Set oven rack to top level and preheat the broiler. Line a rimmed baking sheet with aluminum foil. Place the tomatoes and tomatillos cut side down on the sheet, and broil for about 8 minutes, until skins are charred. Transfer to a food processor along with any juices accumulated in the pan.
Meanwhile, heat a small skillet over medium heat. Toast the cashews for a few minutes, until fragrant. Add to the food processor.
Add the oil to the same pan and cook the plantain slices for 2-3 minutes per side, until lightly browned. Add these to the food processor.

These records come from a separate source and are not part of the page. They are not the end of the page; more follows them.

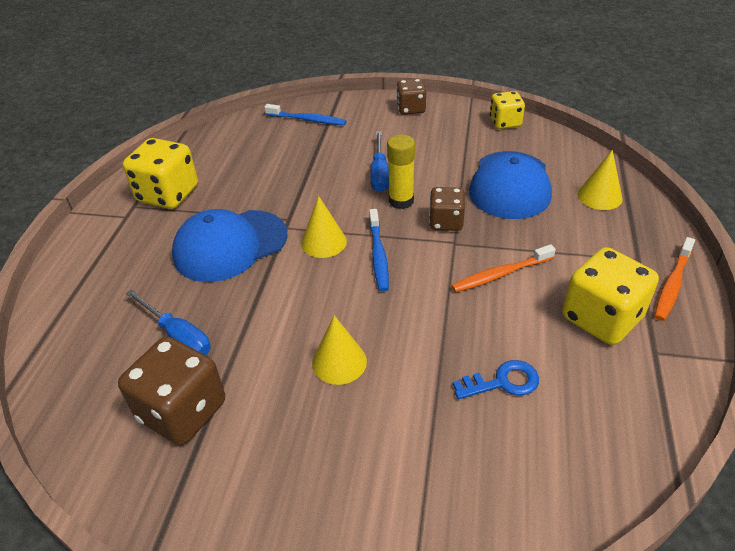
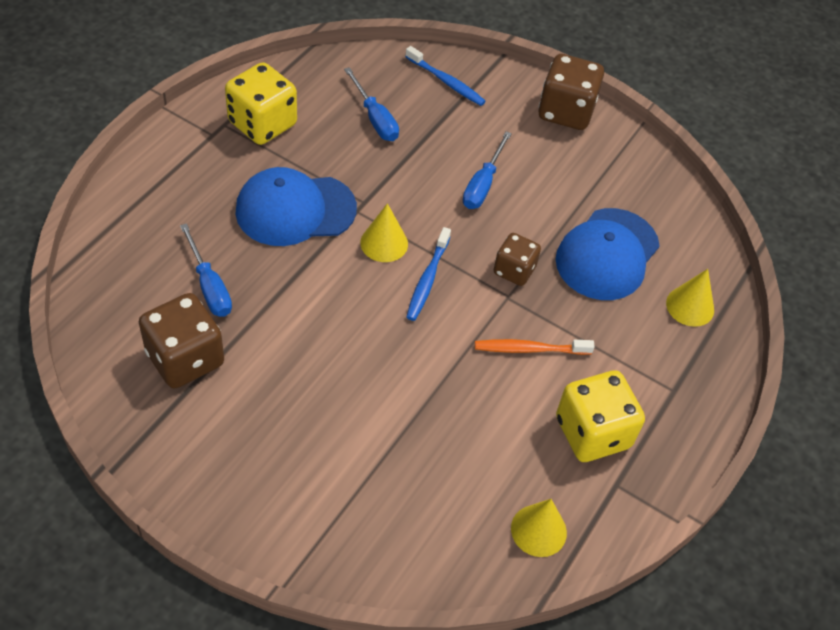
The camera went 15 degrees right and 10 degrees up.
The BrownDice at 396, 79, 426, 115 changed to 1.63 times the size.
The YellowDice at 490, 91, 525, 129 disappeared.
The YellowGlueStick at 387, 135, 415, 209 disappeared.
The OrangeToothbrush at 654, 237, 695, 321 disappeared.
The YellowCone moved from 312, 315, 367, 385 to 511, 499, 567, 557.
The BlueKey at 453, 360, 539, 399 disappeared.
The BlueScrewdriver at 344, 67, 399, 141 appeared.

Finally, saute the garlic in the same pan for about one minute, until fragrant and lightly browned. Add this to the food processor as well.
Drain the chiles and cranberries and add to the food processor along with the cinnamon, allspice, cloves, and one cup of the broth. Process until completely smooth.

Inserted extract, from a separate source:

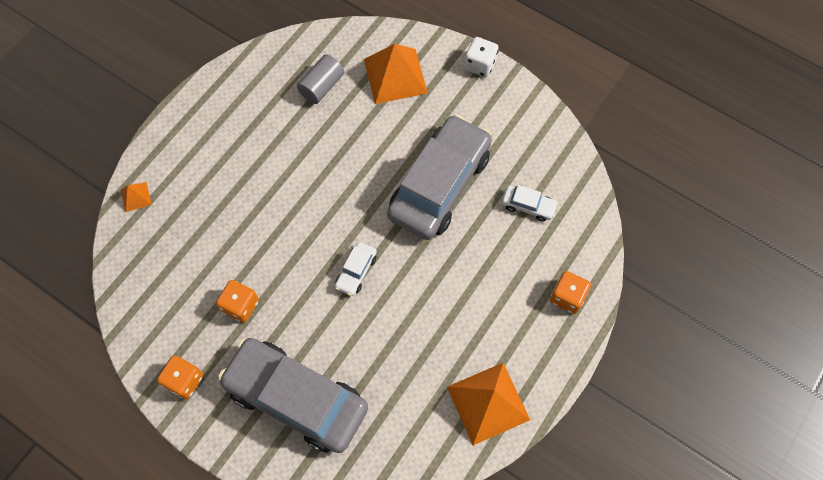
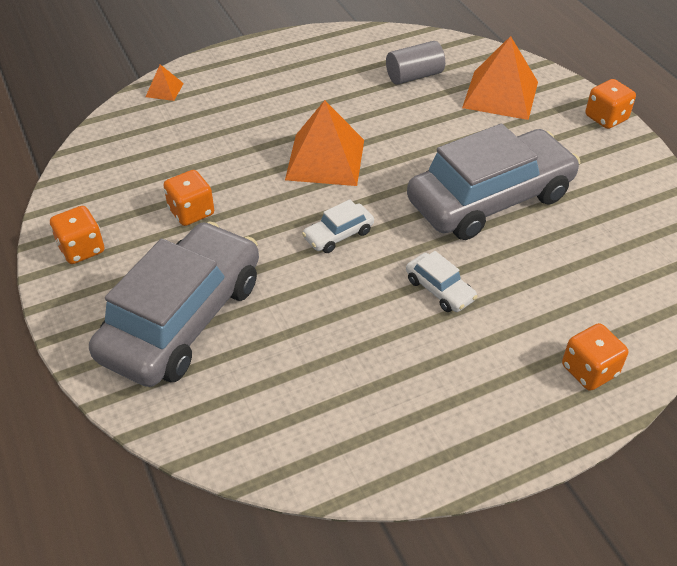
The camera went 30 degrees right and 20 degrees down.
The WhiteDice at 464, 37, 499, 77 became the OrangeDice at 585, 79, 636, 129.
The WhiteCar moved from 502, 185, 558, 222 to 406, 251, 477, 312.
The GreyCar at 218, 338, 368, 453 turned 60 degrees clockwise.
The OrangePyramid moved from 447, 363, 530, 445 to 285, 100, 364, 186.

Transfer the puree to a saucepan over medium-high heat. Stir in the remaining broth, the chocolate, salt, and pepper. Bring to a boil, stirring constantly, then reduce heat and simmer, uncovered, for about 10 minutes, until slightly thickened. Adjust seasonings to taste.
Makes 4 cups; nutritional information is per 1/4 cup serving.
Leftover mole can be frozen in air-tight containers or freezer bags.
Servings Per Recipe: 16
Amount Per Serving
Total Fat: 2.1 g
Cholesterol: 0.0 mg
Sodium: 73.7 mg
Total Carbs: 10.0 g
Dietary Fiber: 1.1 g
Protein: 0.9 g
Update, 10/28/2010: Enchiladas are always good for a potluck, so I’d gladly bring these to Chelsey’s November Edition of Simply Hot Recipes.